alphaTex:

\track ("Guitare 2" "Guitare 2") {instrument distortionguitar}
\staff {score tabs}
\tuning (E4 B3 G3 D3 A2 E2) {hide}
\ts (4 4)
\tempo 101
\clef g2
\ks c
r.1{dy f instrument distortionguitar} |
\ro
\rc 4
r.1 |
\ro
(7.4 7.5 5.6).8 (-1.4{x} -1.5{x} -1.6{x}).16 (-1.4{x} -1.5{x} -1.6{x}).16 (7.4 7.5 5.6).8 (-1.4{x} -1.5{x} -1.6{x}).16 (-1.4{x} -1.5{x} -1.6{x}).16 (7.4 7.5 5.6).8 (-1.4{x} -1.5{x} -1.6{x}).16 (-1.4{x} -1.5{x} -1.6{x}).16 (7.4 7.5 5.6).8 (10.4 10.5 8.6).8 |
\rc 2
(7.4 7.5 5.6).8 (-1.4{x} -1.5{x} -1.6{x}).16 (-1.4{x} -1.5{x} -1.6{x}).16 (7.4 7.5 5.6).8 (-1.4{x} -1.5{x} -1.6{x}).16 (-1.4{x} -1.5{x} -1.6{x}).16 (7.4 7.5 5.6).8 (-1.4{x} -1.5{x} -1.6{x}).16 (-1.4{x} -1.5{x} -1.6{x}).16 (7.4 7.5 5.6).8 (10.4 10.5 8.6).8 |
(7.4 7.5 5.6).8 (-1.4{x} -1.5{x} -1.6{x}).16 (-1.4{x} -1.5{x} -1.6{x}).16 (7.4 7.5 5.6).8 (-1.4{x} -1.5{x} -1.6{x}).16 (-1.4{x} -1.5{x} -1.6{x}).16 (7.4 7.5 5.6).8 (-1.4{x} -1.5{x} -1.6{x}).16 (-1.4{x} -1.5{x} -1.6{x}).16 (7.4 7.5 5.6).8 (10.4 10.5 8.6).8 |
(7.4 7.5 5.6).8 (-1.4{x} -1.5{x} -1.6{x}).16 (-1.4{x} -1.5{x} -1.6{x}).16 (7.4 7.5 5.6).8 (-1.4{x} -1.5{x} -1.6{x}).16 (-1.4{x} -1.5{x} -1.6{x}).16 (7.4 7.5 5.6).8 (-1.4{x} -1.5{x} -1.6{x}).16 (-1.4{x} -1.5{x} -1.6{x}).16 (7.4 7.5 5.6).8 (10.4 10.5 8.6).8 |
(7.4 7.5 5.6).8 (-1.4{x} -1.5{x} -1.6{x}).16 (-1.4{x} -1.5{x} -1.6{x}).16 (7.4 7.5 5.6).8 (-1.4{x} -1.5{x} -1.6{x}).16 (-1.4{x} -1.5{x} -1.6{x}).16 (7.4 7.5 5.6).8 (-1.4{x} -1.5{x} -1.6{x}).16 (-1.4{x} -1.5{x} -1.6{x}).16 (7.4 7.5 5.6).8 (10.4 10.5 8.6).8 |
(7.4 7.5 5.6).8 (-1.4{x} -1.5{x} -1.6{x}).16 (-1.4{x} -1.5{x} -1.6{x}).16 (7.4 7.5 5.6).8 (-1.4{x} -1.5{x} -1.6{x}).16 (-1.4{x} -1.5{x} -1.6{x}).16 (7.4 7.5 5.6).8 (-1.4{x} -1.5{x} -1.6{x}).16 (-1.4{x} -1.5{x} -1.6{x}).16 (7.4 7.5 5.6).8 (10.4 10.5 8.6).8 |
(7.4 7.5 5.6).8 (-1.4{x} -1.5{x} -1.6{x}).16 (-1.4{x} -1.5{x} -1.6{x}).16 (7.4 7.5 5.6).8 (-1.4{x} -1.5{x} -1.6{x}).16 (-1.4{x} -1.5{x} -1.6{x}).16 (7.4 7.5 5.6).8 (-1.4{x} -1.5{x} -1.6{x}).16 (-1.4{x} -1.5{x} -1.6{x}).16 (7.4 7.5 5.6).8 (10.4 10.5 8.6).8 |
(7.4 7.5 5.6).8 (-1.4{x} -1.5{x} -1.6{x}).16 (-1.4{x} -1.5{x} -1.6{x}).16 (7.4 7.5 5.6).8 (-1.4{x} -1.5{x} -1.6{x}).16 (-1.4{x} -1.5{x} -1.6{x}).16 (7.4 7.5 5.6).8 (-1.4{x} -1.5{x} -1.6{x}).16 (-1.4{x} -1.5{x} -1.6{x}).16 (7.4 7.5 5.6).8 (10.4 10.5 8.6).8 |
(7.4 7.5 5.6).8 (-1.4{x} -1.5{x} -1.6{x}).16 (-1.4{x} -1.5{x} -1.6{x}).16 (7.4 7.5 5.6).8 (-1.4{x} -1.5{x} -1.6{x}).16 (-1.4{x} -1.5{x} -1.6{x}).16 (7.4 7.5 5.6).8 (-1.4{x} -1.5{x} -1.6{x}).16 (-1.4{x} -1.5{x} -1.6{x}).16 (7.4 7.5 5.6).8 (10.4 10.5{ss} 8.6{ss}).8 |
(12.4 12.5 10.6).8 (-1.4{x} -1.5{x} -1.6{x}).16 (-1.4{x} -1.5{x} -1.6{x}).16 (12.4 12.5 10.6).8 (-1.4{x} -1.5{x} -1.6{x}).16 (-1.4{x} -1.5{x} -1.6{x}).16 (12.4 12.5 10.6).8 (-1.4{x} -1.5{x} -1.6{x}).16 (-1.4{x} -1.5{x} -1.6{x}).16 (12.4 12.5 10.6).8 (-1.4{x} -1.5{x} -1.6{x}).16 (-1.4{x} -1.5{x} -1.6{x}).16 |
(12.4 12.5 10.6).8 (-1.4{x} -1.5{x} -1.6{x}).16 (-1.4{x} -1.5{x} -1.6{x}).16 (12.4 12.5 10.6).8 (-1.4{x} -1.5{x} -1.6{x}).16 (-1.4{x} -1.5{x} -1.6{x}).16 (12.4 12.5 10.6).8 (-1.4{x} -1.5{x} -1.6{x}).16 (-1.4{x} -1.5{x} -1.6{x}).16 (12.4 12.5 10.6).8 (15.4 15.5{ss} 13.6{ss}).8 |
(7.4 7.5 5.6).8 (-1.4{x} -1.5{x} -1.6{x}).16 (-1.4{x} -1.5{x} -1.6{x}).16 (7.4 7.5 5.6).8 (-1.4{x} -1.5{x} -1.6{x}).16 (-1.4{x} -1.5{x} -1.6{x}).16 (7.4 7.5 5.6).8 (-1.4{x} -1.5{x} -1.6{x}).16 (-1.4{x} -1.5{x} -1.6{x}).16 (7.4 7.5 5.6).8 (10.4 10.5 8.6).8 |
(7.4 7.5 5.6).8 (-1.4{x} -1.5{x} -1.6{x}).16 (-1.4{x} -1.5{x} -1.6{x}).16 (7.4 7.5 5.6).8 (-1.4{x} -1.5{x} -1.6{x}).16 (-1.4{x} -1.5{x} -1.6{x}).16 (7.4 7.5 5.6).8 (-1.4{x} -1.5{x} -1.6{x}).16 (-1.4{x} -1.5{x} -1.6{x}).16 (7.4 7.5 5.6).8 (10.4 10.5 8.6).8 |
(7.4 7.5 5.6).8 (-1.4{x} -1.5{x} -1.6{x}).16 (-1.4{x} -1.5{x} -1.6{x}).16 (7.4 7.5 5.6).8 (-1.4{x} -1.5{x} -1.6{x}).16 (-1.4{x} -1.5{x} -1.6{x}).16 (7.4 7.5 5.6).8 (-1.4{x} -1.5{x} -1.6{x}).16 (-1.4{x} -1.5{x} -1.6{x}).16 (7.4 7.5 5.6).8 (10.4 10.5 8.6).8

-----

# WHAT TO WORK ON:
Pick out every line in the rows above that contains the string "instrument", treating uppercase and lowercase as different.

# OUTPUT OF THE EXERCISE:
\track ("Guitare 2" "Guitare 2") {instrument distortionguitar}
r.1{dy f instrument distortionguitar} |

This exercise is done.